Cependant, demeurant méfiante à l’idée d’un potentiel accès gouvernemental, la branche exécutive de l’UE a pris une décision forte en Conseil d’administration.
L’information est relayée dès le 23 février sur le site de la Commission européenne dans un article intitulé "La Commission renforce sa cybersécurité et suspend l’utilisation de TikTok sur les appareils de son personnel" https://france.representation.ec.eu.... L’application doit également être désinstallée de tout appareil professionnel de ses élus et employés.
Sonya Gospodinova, porte-parole de la Commission, annonce cette décision et la présente comme une véritable mesure de cybersécurité. Elle permet la protection de données qui se veulent privées, et qui risqueraient d’être exploitées par des pirates. Toujours selon la porte-parole, cette exploitation mettrait en péril « l’environnement d’entreprise de la Commission ». La vigilance face aux cybermenaces est de plus en plus accrue dans le monde diplomatique. La désinstallation du réseau social TikTok devait se faire avant le 15 mars.
Le 28 février, c’était au tour du Parlement européen de prononcer un verdict similaire. Roberta Metsola, la présidente de cette institution, a annoncé la date butoir : le 20 mars.
Au sein de plusieurs pays membres de l’Union, la même méfiance se fait ressentir et des dispositions sont également prises à leur échelle.
En France, Olivier Véran, le porte-parole du Gouvernement a annoncé le lancement d’une commission d’enquête qui devra se charger d’inspecter l’état du traitement des données françaises à Pékin.
Au Danemark, le résultat de ce contexte est un peu plus marqué encore. En effet, le Centre danois de cybersécurité demande la désinstallation du réseau social aux membres et élus du Parlement national. Cependant, cela reste une recommandation et non pas une réglementation.
Le gouvernement belge a quant à lui décidé d’interdire TikTok à ses fonctionnaires ainsi qu’à ses élus pour une durée de six mois. Le pays accueille des institutions européennes d’importance éminente et également le siège de l’OTAN. Cette durée précise de six mois peut être un compromis permettant d’observer une possible amélioration des traitements de données, tout en assurant une protection effective de celles-ci jusqu’alors.
L’application a néanmoins tenu à rassurer les autorités en annonçant un stockage de données dans des centres en dehors du territoire chinois (des centres en Irlande et en Norvège).

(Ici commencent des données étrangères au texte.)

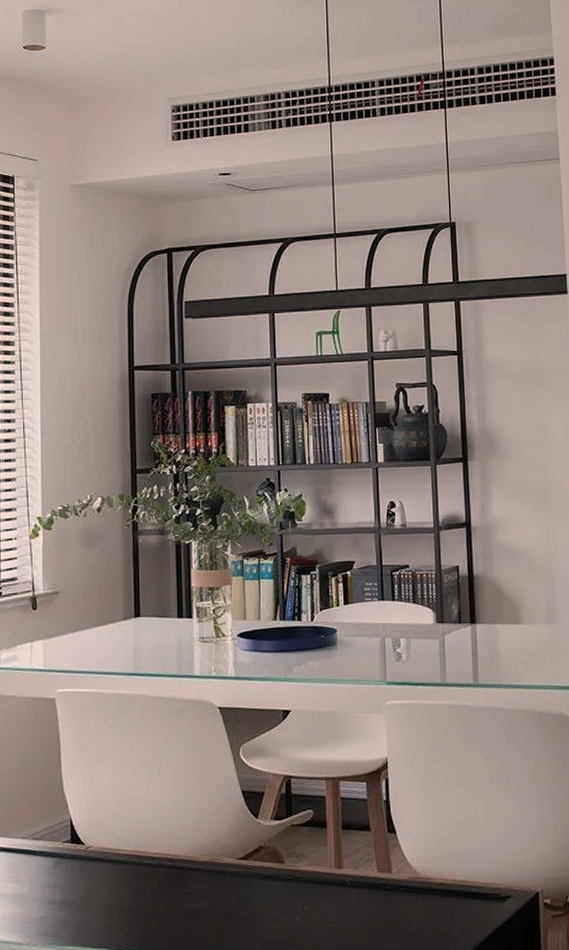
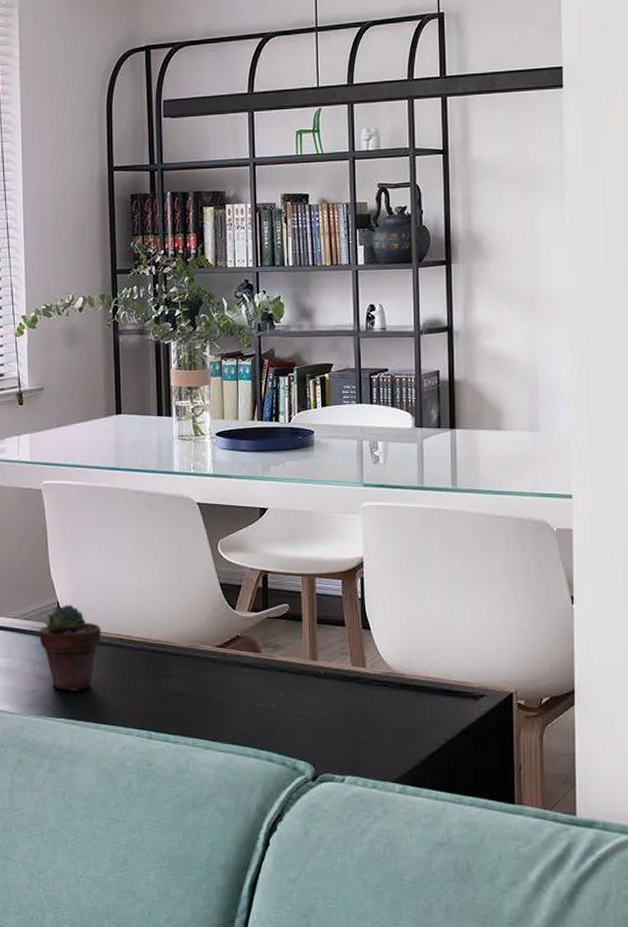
potted succulent: none [50,820,117,917] -> present [39,604,101,692]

La menace pesante a fini par mener différents pays et instances politiques à mettre en place des dispositions rarement vues. Peut-on imaginer qu’une plus large interdiction, par exemple au niveau des populations, voit le jour ? Certains Etats des Etats-Unis introduisent des projets de loi visant à une telle initiative.
Le marché européen représente plusieurs centaines de millions d’utilisateurs pour le réseau social chinois. Il en va donc d’un intérêt commun entre l’Union européenne et ByteDance que de privilégier un traitement des données sans failles diplomatiques.